Linux, big text file, strip out content from line A to line B

2023-01-29 15:52 问答作者：

I want to strip a chunk of lines from a big text file. I know the start and end line number. What is the most elegant way to get the content (lines between the A and B) out to some file?

I know the head a开发者_StackOverflownd tail commands - is there even a quicker (one step) way?

The file is over 5GB and it contains over 81 mio lines.

UPDATED: The results

time sed -n 79224100,79898190p BIGFILE.log > out4.log
real    1m9.988s

time tail -n +79224100 BIGFILE.log | head -n +`expr 79898190 - 79224100` > out1.log
real    1m11.623s

time perl fileslice.pl BIGFILE.log 79224100 79898190 > out2.log
real    1m13.302s

time python fileslice.py 79224100 79898190 < BIGFILE.log > out3.log
real    1m13.277s

The winner is sed. The fastest, the shortest. I think Chuck Norris would use it.

sed -n '<A>,<B>p' input.txt

This works for me in GNU sed:

sed -n 'I,$p; Jq'

The q quits when the indicated line is processed.
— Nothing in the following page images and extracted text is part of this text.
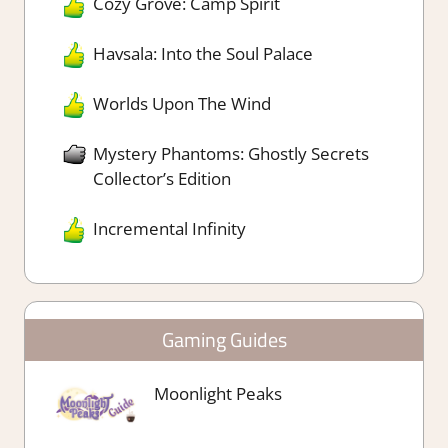
Cozy Grove: Camp Spirit
Havsala: Into the Soul Palace
Worlds Upon The Wind
Mystery Phantoms: Ghostly Secrets
Collector’s Edition
Incremental Infinity
Gaming Guides
Moonlight Peaks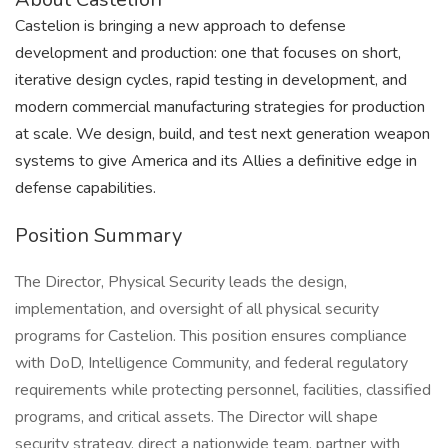
Castelion is bringing a new approach to defense
development and production: one that focuses on short,
iterative design cycles, rapid testing in development, and
modern commercial manufacturing strategies for production
at scale. We design, build, and test next generation weapon
systems to give America and its Allies a definitive edge in
defense capabilities.
Position Summary
The Director, Physical Security leads the design,
implementation, and oversight of all physical security
programs for Castelion. This position ensures compliance
with DoD, Intelligence Community, and federal regulatory
requirements while protecting personnel, facilities, classified
programs, and critical assets. The Director will shape
security strategy, direct a nationwide team, partner with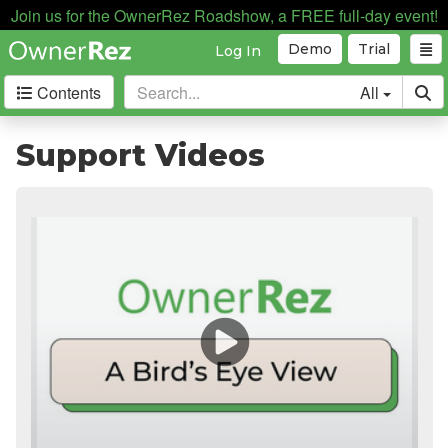
Join us for the OwnerRez Roadshow, a FREE full-day event!
Demo
Trial
Log In
Contents
All
Getting Started
Support Videos
Support Home
Videos
The Basics
Setting Up Your Account
Supported Devices
Testing
Core Concepts
Channel Management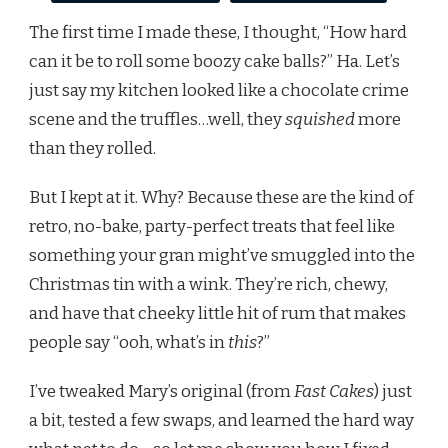
The first time I made these, I thought, “How hard
can it be to roll some boozy cake balls?” Ha. Let’s
just say my kitchen looked like a chocolate crime
scene and the truffles…well, they
squished
more
than they rolled.
But I kept at it. Why? Because these are the kind of
retro, no-bake, party-perfect treats that feel like
something your gran might’ve smuggled into the
Christmas tin with a wink. They’re rich, chewy,
and have that cheeky little hit of rum that makes
people say “ooh, what’s in
this
?”
I’ve tweaked Mary’s original (from
Fast Cakes
) just
a bit, tested a few swaps, and learned the hard way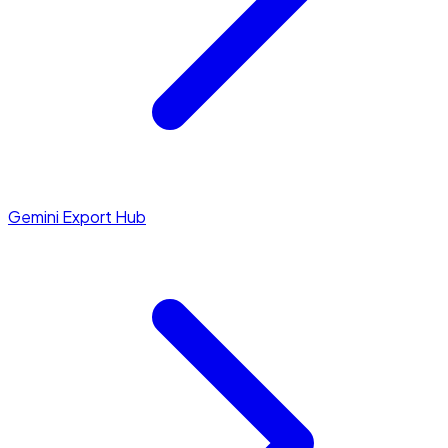
Gemini Export Hub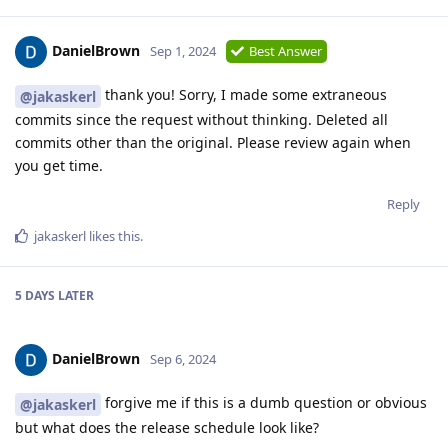
DanielBrown
Sep 1, 2024
Best Answer
thank you! Sorry, I made some extraneous
@jakaskerl
commits since the request without thinking. Deleted all
commits other than the original. Please review again when
you get time.
Reply
jakaskerl
likes this
.
5 DAYS
LATER
DanielBrown
Sep 6, 2024
forgive me if this is a dumb question or obvious
@jakaskerl
but what does the release schedule look like?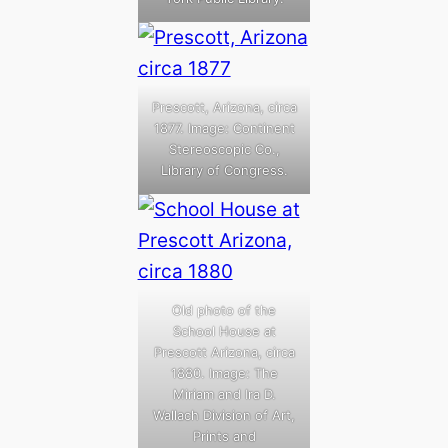
Prescott, Arizona, circa
1877. Image: Continent
Stereoscopic Co.,
Library of Congress.
Old photo of the
School House at
Prescott Arizona, circa
1880. Image: The
Miriam and Ira D.
Wallach Division of Art,
Prints and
for example, these large numbers work:

$ yes | sed -n '200000000,${=;p};200000005q'
200000000
y
200000001
y
200000002
y
200000003
y
200000004
y
200000005
y

I guess big files need a bigger solution...

fileslice.py:

import sys
import itertools

for line in itertools.islice(sys.stdin, int(sys.argv[1]) - 1, int(sys.argv[2])):
  sys.stdout.write(line)

invocation:

python fileslice.py 79224100 79898190 < input.txt > output.txt

Here's a perl solution :)

fileslice.pl:

#!/usr/bin/perl

use strict;
use warnings;
use IO::File;

my $first = $ARGV[1];
my $last = $ARGV[2];
my $fd = IO::File->new($ARGV[0], 'r') or die "Unable to open file $ARGV[0]: $!\n";
my $i = 0;
while (<$fd>) {
    $i++;
    next if ($i < $first);
    last if ($i > $last);
    print $_;
}

Start with

perl fileslice.pl file 79224100 79898190

继续阅读：shell

Linux, big text file, strip out content from line A to line B

fileslice.py:

invocation:

更多精彩内容

精彩评论

最新问答

央视是哪个频道？

请问买过的朋友，舒提啦旅行箱实际使用体验如何？？

检查不孕不育需要的费用？

海信ULED电视画质有什么不同的地方?？

钉子可以挂的住画框幕布吗？

问答排行榜

河神2九牛入海钓河妖是第几集河妖什么来历可活吞牛？

性激素六项检查的最佳时间是多久？多少钱？？

Easiest way to get words of one line from istream into a vector?

《梦在燃烧 (《三国演义》动画片主题曲)》MP3歌词-汤子星？

抽烟只抽炫赫门？

fileslice.py:

invocation:

更多精彩内容

精彩评论

最新问答

央视是哪个频道？

请问买过的朋友，舒提啦旅行箱实际使用体验如何？？

检查不孕不育需要的费用？

海信ULED电视画质有什么不同的地方?？

钉子可以挂的住画框幕布吗？

问答排行榜

河神2九牛入海钓河妖是第几集 河妖什么来历可活吞牛？

性激素六项检查的最佳时间是多久？多少钱？？

Easiest way to get words of one line from istream into a vector?

《梦在燃烧 (《三国演义》动画片主题曲)》MP3歌词-汤子星？

抽烟只抽炫赫门？

河神2九牛入海钓河妖是第几集河妖什么来历可活吞牛？